“Abraded”
My good friend Susan Lucci, having suffered an awe-inducing number of losses in the Daytime Emmys (okay, so she won once…just enough to keep her contract-renewal negotiations interesting) is multi-talented. Or perhaps she’s greedy. All I know is that, in recent years, she’s resorted to hawking a variety of beauty products to supplement her household’s soap-operatic coffers. Without her line of QVC hair products, I fear her children would never have been able to attend college. But still, despite her healthy cash flow, does she ever call and invite me to Tavern on the Green?
The bitch.
No matter what she’s pushing, though, Erica Kane Martin Brent Cudahy Chandler Roy Montgomery Montgomery Chandler Marick Marick Montgomery does it with great panache. She may be diminutive, but her passion–along with her big melon–fill the television screen and make viewers want to buy, buy, buy.
Indeed, whatever she’s selling, it is always
fabulous
and
revolutionary
and
life-changing
So you can imagine my goosebumps some weeks back when I was a privileged late-night viewer of her new infomercial for Youthful Essence, a ground-breaking micro-derm abrasion system, available to me, if I ordered within the next 20 minutes, for a single-installment payment of $39.95.

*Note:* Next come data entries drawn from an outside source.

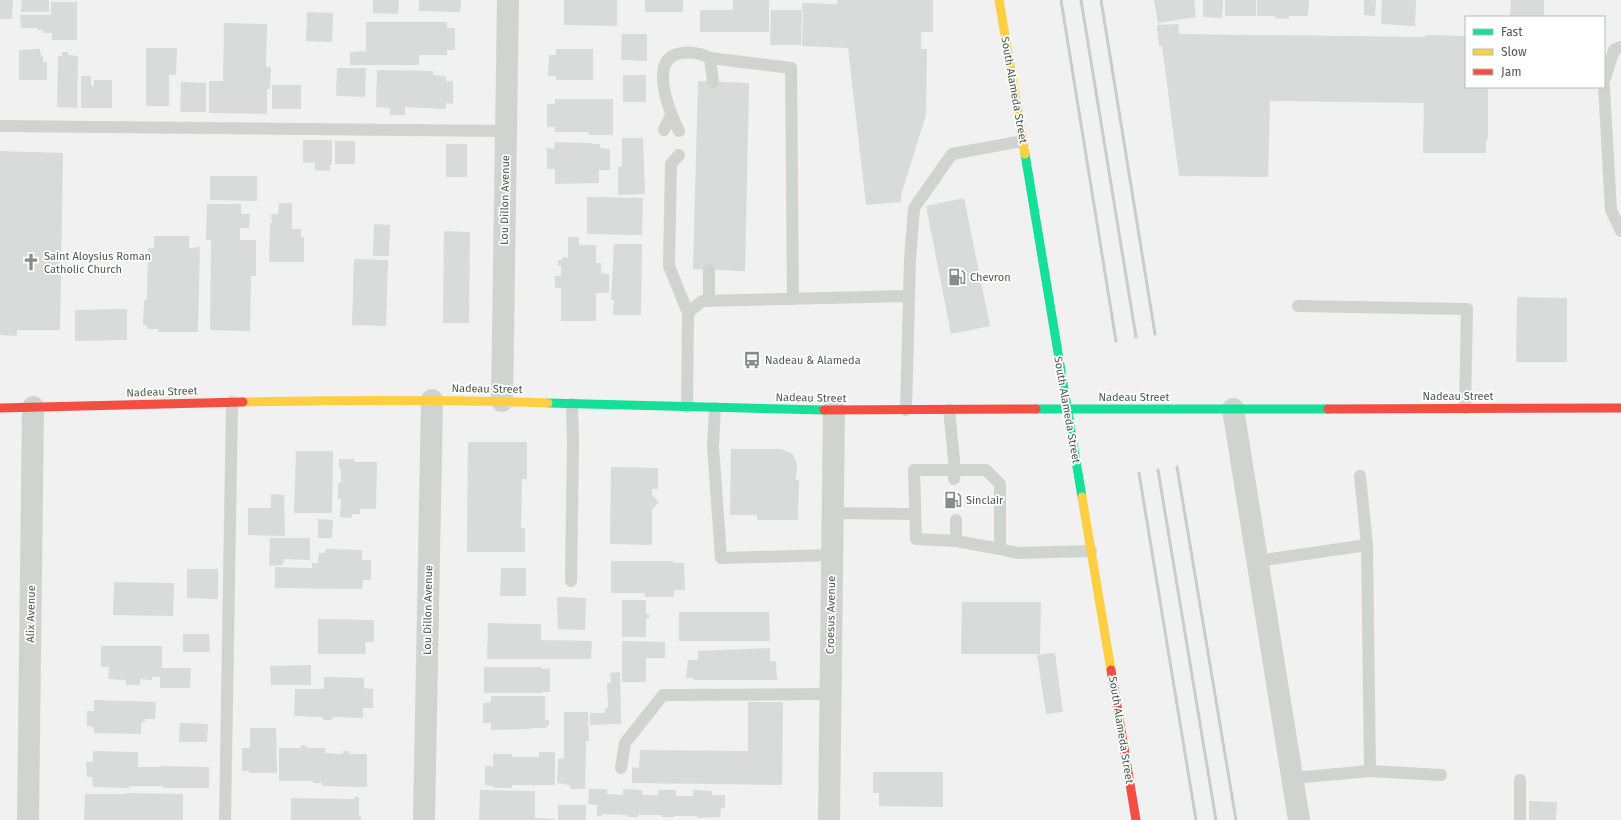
<svg xmlns="http://www.w3.org/2000/svg" width="1621" height="820" font-family="'Fira Sans',sans-serif">
	<style>
		.building { fill: #d8dbd9 }
		.lines { fill: none; stroke-linecap: round; stroke-linejoin: round }
		.lane { stroke: #d0d4d1; stroke-width: 12 }
		.street { stroke: #d0d4d1; stroke-width: 22 }
		.fast { stroke: #16e098; stroke-width: 9 }
		.slow { stroke: #ffcf43; stroke-width: 9 }
		.jam { stroke: #f24e42; stroke-width: 9 }
		.rail { stroke: #c9ccca; stroke-width: 3 }
		.labels { text-anchor: middle; dominant-baseline: central; stroke-width: 3.5; stroke-linejoin: round; paint-order: stroke }
		.street-label { font-size: 11px; fill: #495c4c; stroke: #fff }
		.poi-label { font-size: 11px; fill: #495c4c; stroke: #fff; text-anchor: start }
	</style>
	<rect width="100%" height="100%" fill="#f1f1f1"/>
	<g class="building">
		<path d="M0,0H13L12,19H0Z"/>
		<path d="M22,0H49V12H21Z"/>
		<path d="M373,0H399L398,14L373,13Z"/>
		<path d="M419,0H461L460,12L419,11Z"/>
		<path d="M564,0H617V26L564,25Z"/>
		<rect x="645" y="0" width="38" height="12"/>
		<path d="M733,0H769V32H700V10H733Z"/>
		<path d="M837,0H933V32H921V49H927L926,115L901,195V202L866,205L848,48L802,46L803,9H802V3L837,4Z"/>
		<path d="M1154,0H1194L1196,17L1158,23Z"/>
		<path d="M1203,0H1223L1222,18L1203,17Z"/>
		<rect x="1225" y="0" width="31" height="16"/>
		<path d="M1257,0H1309L1308,16H1289V19L1275,18V16H1257Z"/>
		<path d="M1364,0H1376L1375,16L1364,15Z"/>
		<path d="M1382,0H1416L1415,26L1381,24Z"/>
		<path d="M1511,0H1544V17H1510Z"/>
		<path d="M51,2H77V40H52V33H43V30H38V28H21L20,15H51Z"/>
		<path d="M771,10H802L801,45H770Z"/>
		<path d="M307,12L333,13L332,42L306,41Z"/>
		<path d="M366,22H447V28H455V50H447V55H419V65H350V52L366,51Z"/>
		<path d="M224,23L267,24L266,67H271L270,89H267V114L209,113V81H223Z"/>
		<path d="M1178,24L1179,34L1425,37V35L1466,36V87H1488V139H1486V153H1423L1424,103L1270,101L1268,177L1179,176L1162,46H1159L1157,25Z"/>
		<path d="M622,34H647V61L621,60Z"/>
		<path d="M146,48H177L176,75H169V106H146Z"/>
		<path d="M40,49L41,56H43V62H47V80H19V50Z"/>
		<path d="M556,49H593V80H556V76H548L549,55H556Z"/>
		<path d="M62,52H68V55L78,56L77,108L57,107L58,56H62Z"/>
		<path d="M337,68H366L365,97L336,96Z"/>
		<path d="M377,70L433,71V75L446,76V81H453V104L446,103V109L405,107V115H390V108L376,107Z"/>
		<rect x="623" y="75" width="23" height="27"/>
		<path d="M81,76H91V86H94V80H112V108H81Z"/>
		<path d="M698,81L749,83L745,271L693,269Z"/>
		<path d="M181,82L206,83V112H180Z"/>
		<rect x="272" y="85" width="29" height="24"/>
		<path d="M555,99H613V135H589V132H555V127H547V104H555Z"/>
		<path d="M622,138H643L645,194L618,195V167L622,166Z"/>
		<path d="M303,140H332V165H330V171L315,170V162L303,163Z"/>
		<rect x="335" y="141" width="20" height="23"/>
		<path d="M555,142L592,143V144H600V148L610,149V170H599V183L555,184V169H547V148L554,149Z"/>
		<rect x="446" y="144" width="21" height="33"/>
		<path d="M0,151L63,153L60,330H17V336L0,335Z"/>
		<path d="M210,176H257V201L210,200Z"/>
		<path d="M587,197L643,198L642,235L587,234Z"/>
		<path d="M964,198L990,326L951,334L926,206Z"/>
		<path d="M279,203H292V229H301V237H304V262H269L270,223H272L271,214H278Z"/>
		<path d="M207,204H241V214H250L249,228H240V240H256V276H251L250,331L210,330L211,240H206Z"/>
		<path d="M374,224L390,225L389,256H373Z"/>
		<path d="M444,231L470,232L469,323H443Z"/>
		<path d="M154,236H189V248L200,247L198,332H158V329H147V325H143L144,300H147L148,248H154Z"/>
		<path d="M568,237H579V245H596V263H601V273L609,274V293H596V321H561V288H555V276H561V266H558V260H562V257L568,258Z"/>
		<path d="M614,244H642L641,315H613L614,300H611Z"/>
		<path d="M354,259L388,260L386,326L352,325Z"/>
		<path d="M1517,297L1567,298V362H1516Z"/>
		<path d="M127,309V340L75,341V310Z"/>
		<path d="M468,442H527V479H522L521,528H525V552H467Z"/>
		<path d="M731,449H781L793,454L797,464L796,480H799L798,520H757V515H730Z"/>
		<path d="M296,451H333L332,513H294Z"/>
		<path d="M339,459H354V462H377L376,509H360V514H352V518L340,517L341,499H338V483H341V469H339Z"/>
		<path d="M611,467L658,468V489H652V495L659,502L652,509V545L610,544Z"/>
		<path d="M271,494L284,495L285,536L248,535V508H271Z"/>
		<path d="M318,519L333,520L332,538H318Z"/>
		<path d="M270,538H310V560L284,559L283,565L269,566Z"/>
		<path d="M326,549L362,550V560H371V580H363L362,589L275,588V567L312,568V563H318L319,553H325Z"/>
		<path d="M611,561H673V563H684L685,590H674V597H645V593H611Z"/>
		<path d="M501,568H526V596H500Z"/>
		<path d="M187,569H218V599L187,598Z"/>
		<path d="M114,582L174,583L173,616L113,615Z"/>
		<path d="M557,597L586,598L585,630L558,629Z"/>
		<path d="M622,600H646V614H649V618L646,619V637H622Z"/>
		<path d="M962,602H1041L1040,654H961Z"/>
		<path d="M679,612H769L770,641H679Z"/>
		<path d="M318,619L374,620V642H365L366,654H318Z"/>
		<path d="M488,623L541,624V640L592,641L591,659H487Z"/>
		<path d="M183,634H209L210,652H183Z"/>
		<path d="M622,641L665,642V658H646V682H622Z"/>
		<path d="M101,646H162V668H191L190,688H160V677H152V680L140,679V685H126V680L108,679L109,667H101Z"/>
		<path d="M770,648V661H776L777,680H694V678H686L688,660H698V651Z"/>
		<path d="M1055,653L1063,712L1046,714L1037,655Z"/>
		<path d="M311,665V685H271L270,666Z"/>
		<path d="M484,667H542V669L550,668V692H542V693H484Z"/>
		<path d="M620,672L621,724L590,725V713H605V708H608L607,683H611L610,673Z"/>
		<path d="M324,677L364,678V688L373,689V708H363V718L332,717V720H323V717L294,716L295,689H324Z"/>
		<path d="M491,696H545V720H549V726H546V728H531V729L491,730V723H483V703L491,702Z"/>
		<path d="M94,700L156,702L155,719H145V722H141V734L94,733V727L87,726V711H94Z"/>
		<path d="M748,702H783L782,785L632,783V767L639,768L640,750L748,751Z"/>
		<path d="M564,712H588L589,741H586L585,789H570V785L557,783L558,759L564,758Z"/>
		<path d="M180,723L208,724L207,742H179Z"/>
		<path d="M250,728H276L277,773H249V771H242V748H250Z"/>
		<path d="M301,745L307,746V748H325V753L343,754V751H349V754H367V787L322,786V783H313V781H279V748H301Z"/>
		<path d="M93,751L138,752V767H161V766L209,767V788H163V786H129V788L93,787L92,777H87L86,762H93Z"/>
		<path d="M539,752H555V785H512V788H494L493,786L485,785V766H493V754H512V757H539Z"/>
		<path d="M873,772H943V807L879,806V793H873Z"/>
		<path d="M589,789H607V794L623,795V789L642,790V795H658V790H676V796H693V790L712,791V795H725V808H721L720,817L697,818V816H674V817H662V815H638V817H627V815L602,814V816H597V805L588,804Z"/>
		<path d="M480,790L535,791V818L555,819V820H479Z"/>
		<path d="M126,793L183,794V820H84L85,794H126Z"/>
		<path d="M354,797H359V816H361V820H291V798L354,799Z"/>
		<path d="M1529,801L1557,802L1556,820H1529Z"/>
		<rect x="558" y="805" width="28" height="15"/>
	</g>
	<g class="lines">
		<g class="lane">
			<path d="M710,58L791,68L793,299"/>
			<path d="M1604,81L1614,50L1621,47"/>
			<path d="M1604,87L1611,210L1621,231"/>
			<path d="M0,126L506,131"/>
			<path d="M664,130L671,115"/>
			<path d="M679,131C670,113 649,63 677,54C689,51 700,53 710,58L713,82"/>
			<path d="M679,155L671,164L669,266L688,313"/>
			<path d="M709,301V270"/>
			<path d="M1298,306L1467,309L1465,408"/>
			<path d="M687,407L688,313L702,301L909,296"/>
			<path d="M715,408L713,446L721,558L832,555"/>
			<path d="M906,410L910,259L914,208L952,154L1022,141"/>
			<path d="M949,410L955,470H986L1000,484V549L1017,553L1091,551"/>
			<path d="M954,479L955,470H914L916,539L956,541L1000,549"/>
			<path d="M832,513L915,514"/>
			<path d="M956,520V541"/>
			<path d="M1257,561L1367,545"/>
			<path d="M571,581L573,442L572,404"/>
			<path d="M621,768L625,743L663,695L830,694"/>
			<path d="M1370,771L1441,775"/>
			<path d="M1293,778L1370,771L1367,545L1360,476"/>
			<path d="M225,820L232,402"/>
			<path d="M1520,820V780"/>
		</g>
		<g class="street">
			<path d="M502,401L508,0"/>
			<path d="M1233,409L1299,820"/>
			<path d="M28,820L33,407"/>
			<path d="M424,820L432,400"/>
			<path d="M829,820L834,410"/>
		</g>
		<g class="fast">
			<path d="M1025,154L1082,497"/>
			<path d="M548,403L824,410"/>
			<path d="M1036,409H1328"/>
		</g>
		<g class="slow">
			<path d="M999,0L1025,154"/>
			<path d="M243,402C345,400 447,399 548,403"/>
			<path d="M1082,497L1111,670"/>
		</g>
		<g class="jam">
			<path d="M0,408L243,402"/>
			<path d="M1328,409L1621,408"/>
			<path d="M824,410L1036,409"/>
			<path d="M1111,670L1136,820"/>
		</g>
		<g class="rail">
			<path d="M1061,0L1116,341"/>
			<path d="M1081,0L1136,337"/>
			<path d="M1101,0L1155,334"/>
			<path d="M1177,467L1236,820"/>
			<path d="M1158,470L1216,820"/>
			<path d="M1139,473L1196,820"/>
		</g>
	</g>
	<defs>
		<g id="church-bare" transform="scale(1.38)"><path d="M-1.2-6h2.4v3.5h3.3v2.4h-3.3V6h-2.4V-.1h-3.3v-2.4h3.3Z" fill="#849086" stroke="#fff" stroke-width="2.5" paint-order="stroke"/></g>
		<g id="fuel-bare" transform="scale(1.38)"><path d="M-5.5-6h7V0h2V4h1.3V-2.5L3-4.5l.8-.8L6-3V5H2.5V1h-1V6h-7ZM-4.2-4.7v3.2H.2V-4.7Z" fill="#849086" stroke="#fff" stroke-width="2.5" paint-order="stroke"/></g>
		<g id="bus-bare" transform="scale(1.38)"><path d="M-5-6H5V4H4V6H2V4H-2V6H-4V4H-5ZM-3.5-4V0h7V-4ZM-3.5 1.2v1.5H-2V1.2ZM2 1.2v1.5H3.5V1.2Z" fill="#849086" stroke="#fff" stroke-width="2.5" paint-order="stroke"/></g>
	</defs>
	<g fill-rule="evenodd">
		<use href="#church-bare" x="31" y="262"/>
		<use href="#fuel-bare" x="957" y="277"/>
		<use href="#bus-bare" x="752" y="360"/>
		<use href="#fuel-bare" x="953" y="500"/>
	</g>
	<g class="labels">
		<g class="street-label">
			<text transform="translate(1014 90) rotate(80)">South Alameda Street</text>
			<text transform="translate(505 200) rotate(-89)">Lou Dillon Avenue</text>
			<text transform="translate(487 389) rotate(1)">Nadeau Street</text>
			<text transform="translate(162 392) rotate(-2)">Nadeau Street</text>
			<text x="1458" y="396">Nadeau Street</text>
			<text x="1134" y="397">Nadeau Street</text>
			<text transform="translate(811 398) rotate(1)">Nadeau Street</text>
			<text transform="translate(1067 410) rotate(80)">South Alameda Street</text>
			<text transform="translate(428 610) rotate(-89)">Lou Dillon Avenue</text>
			<text transform="translate(31 614) rotate(-89)">Alix Avenue</text>
			<text transform="translate(831 615) rotate(-89)">Croesus Avenue</text>
			<text transform="translate(1121 730) rotate(81)">South Alameda Street</text>
		</g>
		<g class="poi-label">
			<text x="44" y="256">Saint Aloysius Roman<tspan x="44" dy="13">Catholic Church</tspan></text>
			<text x="970" y="277">Chevron</text>
			<text x="765" y="360">Nadeau &amp; Alameda</text>
			<text x="966" y="500">Sinclair</text>
		</g>
	</g>
	<rect x="1465" y="16" width="140" height="72" fill="#ffffff" stroke="#b6beb7"/>
	<rect x="1473" y="29" width="20" height="6" fill="#16e098" stroke="#b6beb7"/>
	<text x="1501" y="36" font-size="12" fill="#495c4c">Fast</text>
	<rect x="1473" y="49" width="20" height="6" fill="#ffcf43" stroke="#b6beb7"/>
	<text x="1501" y="56" font-size="12" fill="#495c4c">Slow</text>
	<rect x="1473" y="69" width="20" height="6" fill="#f24e42" stroke="#b6beb7"/>
	<text x="1501" y="76" font-size="12" fill="#495c4c">Jam</text>
</svg>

I sat, rapt, on the futon couch in front of my television. The children slept. My groom slept. But Susan, she is the star that twinkles through the night. If not for her ’round-the-clock efforts, I might never have known that there is layer-upon-layer of dead skin on my face, each deposit of misbegotten skin cells holding me back from greater life achievements. If only I would take the plunge and purchase the emminently-affordable and completely-painless system, my pores…and my soul…could undergo an envigorating sloughing that would open them to a wondrous new world, a brighter future.
In case I had my doubts, Susan also had a roundtable discussion with several of her closest friends (I’m pretty sure she left me a message, asking me to participate, too, but our answering machine went on the blink a few months ago, so I must have missed it). Former All My Children colleagues, themselves devotees of the the miraculous opportunities afforded by home microderm abrasion, were more than happy to sit with La Lucci and attest to the heretofore-unbeheld powers of small crystals (mined by intrepid elves) which, when applied to the face and decolletage no more than twice a week, can restore the skin to adolescent dewiness. I only wondered momentarily, therefore, why–if their skin looks so good–the camera lens for the infomercial had been rubbed with Vaseline, the lighting was gently and purposefully “atmospheric,” and they all had been Botoxed to the point that their foreheads could express no emotion. Could it be…might it have been..that the Youthful Essence didn’t completely change their outer (and therefore inner) selves?
Banish the thought. They all wore their spaghetti-strapped blouses with confidence and held their lacquered faces high. And of course their visible essences of youth were entirely attributable to this astonishing product, brought to them only through their association with the Size Zero bobblehead that is Ms. Lucci.
I was lucky that night, and not just because I stumbled across their enthusiastic testimonials. Nae, I was lucky because I got off without making a frantic phone call to 1-800-ROUGHUPMYSKINSOITLOOKSPERTY and tossing 40 bucks towards a new birkhin for Susan. Because I am fundamentally pragmatic, I took a moment to gaze into the mirror, as I headed towards the telephone, to check my need for exfoliation. Fortunately, doing this helped me remember that all the ice-coating salt that is poured onto the streets during the wintery months has, of late, been airborne in the gusty spring breezes, and so my skin has been sufficiently pelted and invigorated. I don’t look a day over 27 (+ 13).
The phone stayed in its cradle.
However, to imply that Susan’s vigorous endorsement of concerted renewal left me untouched would be misleading. All of Susan’s best work, from the time her character drove a forklift to her acceptance of her soap daughter’s sexual orientation as a lesbian, is inspirational (I work weekends in a warehouse now, moving pallets, and my seven-year-old Girl must grow up and love a woman, for I am spilling over with anticipatory tolerance).
Specifically, the inspiration I took from Youthful Essence was had nothing to do with my skin. Rather, it was this: it is time to peel back the layers of our 95-year-old house and return it to its original glow. To that end, last weekend saw several layers of linoleum lifted off the kitchen floor, a process that put our feet back on the very hardwood boards treaded by the house’s first pre-influenza, pre-World War I inhabitants:
And, in a slightly-more-toxic abrasion (but beauty is so worth the risk), we have started the laborious process of restoring the original woodwork. Check back with us in ten years to see how it has turned out:
So thank you, you Best Actress in a Daytime Drama winner, for reminding me of one of life’s greatest lessons: everything shines a little brighter once those pesky superficial layers are scrubbed into oblivion.
Just don’t tell the writers of your show, okay? Because then they might start aiming for genuine depth, and I just couldn’t bear it if I had to believe your next marriage might endure.